| DATASET EXTRACT |
──────────
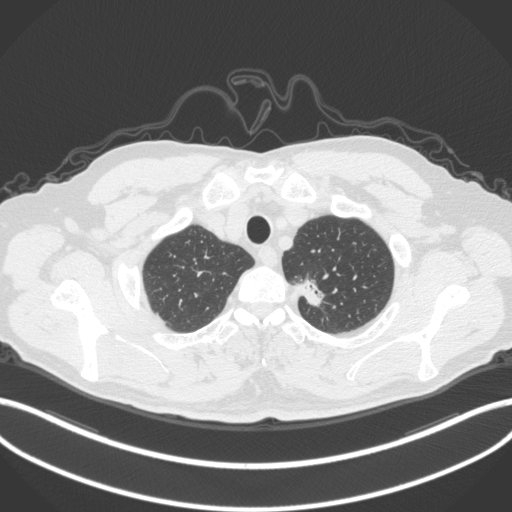
Chest CT, one axial slice; slice 336 of 382 in the series (ordered by position); reconstruction kernel B31f; 120 kVp; lung window (W 1500 / L -600 HU); 1 mm slice thickness; 512 × 512 image matrix, field of view 400 × 400 mm. Patient: male, 64 years. From the clinical record (not read from this slice): clinical TNM (as recorded): T1c N0 M0.
Annotated regions visible in this slice (rectangle marked by the reading radiologist):
- lung tumour (recorded histology: adenocarcinoma): bounding box <296,273,330,311> (left, top, right, bottom; pixels)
──────────
| REQUIRED ACTION |
Leaving out only the pictures, return the material above unchanged.

| TASK SOLUTION |
Chest CT, one axial slice; slice 336 of 382 in the series (ordered by position); reconstruction kernel B31f; 120 kVp; lung window (W 1500 / L -600 HU); 1 mm slice thickness; 512 × 512 image matrix, field of view 400 × 400 mm. Patient: male, 64 years. From the clinical record (not read from this slice): clinical TNM (as recorded): T1c N0 M0.
Annotated regions visible in this slice (rectangle marked by the reading radiologist):
- lung tumour (recorded histology: adenocarcinoma): bounding box <296,273,330,311> (left, top, right, bottom; pixels)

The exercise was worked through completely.